- _Provided data_
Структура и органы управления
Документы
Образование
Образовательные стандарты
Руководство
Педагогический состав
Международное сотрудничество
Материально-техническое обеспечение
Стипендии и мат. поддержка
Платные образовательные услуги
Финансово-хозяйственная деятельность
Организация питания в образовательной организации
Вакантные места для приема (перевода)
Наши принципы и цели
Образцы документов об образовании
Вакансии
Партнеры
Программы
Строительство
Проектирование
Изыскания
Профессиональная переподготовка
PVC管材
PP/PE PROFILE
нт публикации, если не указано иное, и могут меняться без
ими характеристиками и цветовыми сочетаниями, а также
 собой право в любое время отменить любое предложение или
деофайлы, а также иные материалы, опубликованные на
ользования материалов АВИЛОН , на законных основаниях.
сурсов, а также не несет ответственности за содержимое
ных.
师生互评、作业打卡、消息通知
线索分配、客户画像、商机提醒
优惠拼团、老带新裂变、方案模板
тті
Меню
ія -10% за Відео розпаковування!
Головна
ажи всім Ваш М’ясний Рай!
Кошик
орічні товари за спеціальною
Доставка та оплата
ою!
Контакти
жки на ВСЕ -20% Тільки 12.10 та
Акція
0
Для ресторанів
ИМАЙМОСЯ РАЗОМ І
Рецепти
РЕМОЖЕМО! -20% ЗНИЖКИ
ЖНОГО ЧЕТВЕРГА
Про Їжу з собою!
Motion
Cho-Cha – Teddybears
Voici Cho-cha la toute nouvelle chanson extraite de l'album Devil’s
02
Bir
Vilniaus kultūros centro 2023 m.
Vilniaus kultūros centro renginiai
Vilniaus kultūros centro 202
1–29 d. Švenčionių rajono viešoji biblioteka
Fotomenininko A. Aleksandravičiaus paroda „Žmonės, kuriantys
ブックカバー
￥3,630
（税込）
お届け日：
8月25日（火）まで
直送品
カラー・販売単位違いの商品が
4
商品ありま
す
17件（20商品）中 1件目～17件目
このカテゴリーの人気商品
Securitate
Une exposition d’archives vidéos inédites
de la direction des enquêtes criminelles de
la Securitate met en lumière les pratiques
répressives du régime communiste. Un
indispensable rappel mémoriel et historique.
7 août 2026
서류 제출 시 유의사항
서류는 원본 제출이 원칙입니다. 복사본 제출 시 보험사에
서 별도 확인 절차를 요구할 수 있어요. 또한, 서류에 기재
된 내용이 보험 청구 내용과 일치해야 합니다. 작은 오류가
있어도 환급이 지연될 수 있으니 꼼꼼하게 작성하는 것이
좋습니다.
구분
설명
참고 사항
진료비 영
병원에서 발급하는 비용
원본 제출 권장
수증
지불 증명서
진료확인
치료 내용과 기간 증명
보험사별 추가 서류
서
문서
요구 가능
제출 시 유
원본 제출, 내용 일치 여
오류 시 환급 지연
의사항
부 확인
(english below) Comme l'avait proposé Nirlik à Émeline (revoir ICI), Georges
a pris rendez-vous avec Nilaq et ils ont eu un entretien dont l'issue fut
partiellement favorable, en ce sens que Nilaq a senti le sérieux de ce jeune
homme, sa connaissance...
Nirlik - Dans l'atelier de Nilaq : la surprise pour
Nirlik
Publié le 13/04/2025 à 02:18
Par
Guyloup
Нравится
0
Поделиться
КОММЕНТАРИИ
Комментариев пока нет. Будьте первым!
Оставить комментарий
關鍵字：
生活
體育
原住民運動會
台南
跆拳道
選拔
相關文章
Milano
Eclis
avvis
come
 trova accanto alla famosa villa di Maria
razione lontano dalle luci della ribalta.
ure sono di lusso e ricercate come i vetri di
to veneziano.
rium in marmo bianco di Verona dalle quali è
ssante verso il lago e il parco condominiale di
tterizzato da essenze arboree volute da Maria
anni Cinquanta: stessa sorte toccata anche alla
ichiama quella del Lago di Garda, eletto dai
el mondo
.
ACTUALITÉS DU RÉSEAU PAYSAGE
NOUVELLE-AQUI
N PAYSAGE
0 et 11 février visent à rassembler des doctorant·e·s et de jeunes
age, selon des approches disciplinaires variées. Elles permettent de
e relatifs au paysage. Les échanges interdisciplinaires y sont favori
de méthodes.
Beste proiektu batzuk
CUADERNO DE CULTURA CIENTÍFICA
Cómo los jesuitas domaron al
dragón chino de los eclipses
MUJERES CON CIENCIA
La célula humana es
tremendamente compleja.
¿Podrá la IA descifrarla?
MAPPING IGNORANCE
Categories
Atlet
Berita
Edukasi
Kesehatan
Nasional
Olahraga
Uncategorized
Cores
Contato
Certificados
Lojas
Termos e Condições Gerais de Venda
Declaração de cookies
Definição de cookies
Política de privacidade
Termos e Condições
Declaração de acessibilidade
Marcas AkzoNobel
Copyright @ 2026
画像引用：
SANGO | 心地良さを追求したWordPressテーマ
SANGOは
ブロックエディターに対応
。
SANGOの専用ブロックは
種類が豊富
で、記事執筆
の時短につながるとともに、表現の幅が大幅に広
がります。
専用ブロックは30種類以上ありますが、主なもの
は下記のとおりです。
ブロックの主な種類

- _To-do item_
Write each line of the data above out again without altering a word.

- _Task result_
Структура и органы управления
Документы
Образование
Образовательные стандарты
Руководство
Педагогический состав
Международное сотрудничество
Материально-техническое обеспечение
Стипендии и мат. поддержка
Платные образовательные услуги
Финансово-хозяйственная деятельность
Организация питания в образовательной организации
Вакантные места для приема (перевода)
Наши принципы и цели
Образцы документов об образовании
Вакансии
Партнеры
Программы
Строительство
Проектирование
Изыскания
Профессиональная переподготовка
PVC管材
PP/PE PROFILE
нт публикации, если не указано иное, и могут меняться без
ими характеристиками и цветовыми сочетаниями, а также
 собой право в любое время отменить любое предложение или
деофайлы, а также иные материалы, опубликованные на
ользования материалов АВИЛОН , на законных основаниях.
сурсов, а также не несет ответственности за содержимое
ных.
师生互评、作业打卡、消息通知
线索分配、客户画像、商机提醒
优惠拼团、老带新裂变、方案模板
тті
Меню
ія -10% за Відео розпаковування!
Головна
ажи всім Ваш М’ясний Рай!
Кошик
орічні товари за спеціальною
Доставка та оплата
ою!
Контакти
жки на ВСЕ -20% Тільки 12.10 та
Акція
0
Для ресторанів
ИМАЙМОСЯ РАЗОМ І
Рецепти
РЕМОЖЕМО! -20% ЗНИЖКИ
ЖНОГО ЧЕТВЕРГА
Про Їжу з собою!
Motion
Cho-Cha – Teddybears
Voici Cho-cha la toute nouvelle chanson extraite de l'album Devil’s
02
Bir
Vilniaus kultūros centro 2023 m.
Vilniaus kultūros centro renginiai
Vilniaus kultūros centro 202
1–29 d. Švenčionių rajono viešoji biblioteka
Fotomenininko A. Aleksandravičiaus paroda „Žmonės, kuriantys
ブックカバー
￥3,630
（税込）
お届け日：
8月25日（火）まで
直送品
カラー・販売単位違いの商品が
4
商品ありま
す
17件（20商品）中 1件目～17件目
このカテゴリーの人気商品
Securitate
Une exposition d’archives vidéos inédites
de la direction des enquêtes criminelles de
la Securitate met en lumière les pratiques
répressives du régime communiste. Un
indispensable rappel mémoriel et historique.
7 août 2026
서류 제출 시 유의사항
서류는 원본 제출이 원칙입니다. 복사본 제출 시 보험사에
서 별도 확인 절차를 요구할 수 있어요. 또한, 서류에 기재
된 내용이 보험 청구 내용과 일치해야 합니다. 작은 오류가
있어도 환급이 지연될 수 있으니 꼼꼼하게 작성하는 것이
좋습니다.
구분
설명
참고 사항
진료비 영
병원에서 발급하는 비용
원본 제출 권장
수증
지불 증명서
진료확인
치료 내용과 기간 증명
보험사별 추가 서류
서
문서
요구 가능
제출 시 유
원본 제출, 내용 일치 여
오류 시 환급 지연
의사항
부 확인
(english below) Comme l'avait proposé Nirlik à Émeline (revoir ICI), Georges
a pris rendez-vous avec Nilaq et ils ont eu un entretien dont l'issue fut
partiellement favorable, en ce sens que Nilaq a senti le sérieux de ce jeune
homme, sa connaissance...
Nirlik - Dans l'atelier de Nilaq : la surprise pour
Nirlik
Publié le 13/04/2025 à 02:18
Par
Guyloup
Нравится
0
Поделиться
КОММЕНТАРИИ
Комментариев пока нет. Будьте первым!
Оставить комментарий
關鍵字：
生活
體育
原住民運動會
台南
跆拳道
選拔
相關文章
Milano
Eclis
avvis
come
 trova accanto alla famosa villa di Maria
razione lontano dalle luci della ribalta.
ure sono di lusso e ricercate come i vetri di
to veneziano.
rium in marmo bianco di Verona dalle quali è
ssante verso il lago e il parco condominiale di
tterizzato da essenze arboree volute da Maria
anni Cinquanta: stessa sorte toccata anche alla
ichiama quella del Lago di Garda, eletto dai
el mondo
.
ACTUALITÉS DU RÉSEAU PAYSAGE
NOUVELLE-AQUI
N PAYSAGE
0 et 11 février visent à rassembler des doctorant·e·s et de jeunes
age, selon des approches disciplinaires variées. Elles permettent de
e relatifs au paysage. Les échanges interdisciplinaires y sont favori
de méthodes.
Beste proiektu batzuk
CUADERNO DE CULTURA CIENTÍFICA
Cómo los jesuitas domaron al
dragón chino de los eclipses
MUJERES CON CIENCIA
La célula humana es
tremendamente compleja.
¿Podrá la IA descifrarla?
MAPPING IGNORANCE
Categories
Atlet
Berita
Edukasi
Kesehatan
Nasional
Olahraga
Uncategorized
Cores
Contato
Certificados
Lojas
Termos e Condições Gerais de Venda
Declaração de cookies
Definição de cookies
Política de privacidade
Termos e Condições
Declaração de acessibilidade
Marcas AkzoNobel
Copyright @ 2026
画像引用：
SANGO | 心地良さを追求したWordPressテーマ
SANGOは
ブロックエディターに対応
。
SANGOの専用ブロックは
種類が豊富
で、記事執筆
の時短につながるとともに、表現の幅が大幅に広
がります。
専用ブロックは30種類以上ありますが、主なもの
は下記のとおりです。
ブロックの主な種類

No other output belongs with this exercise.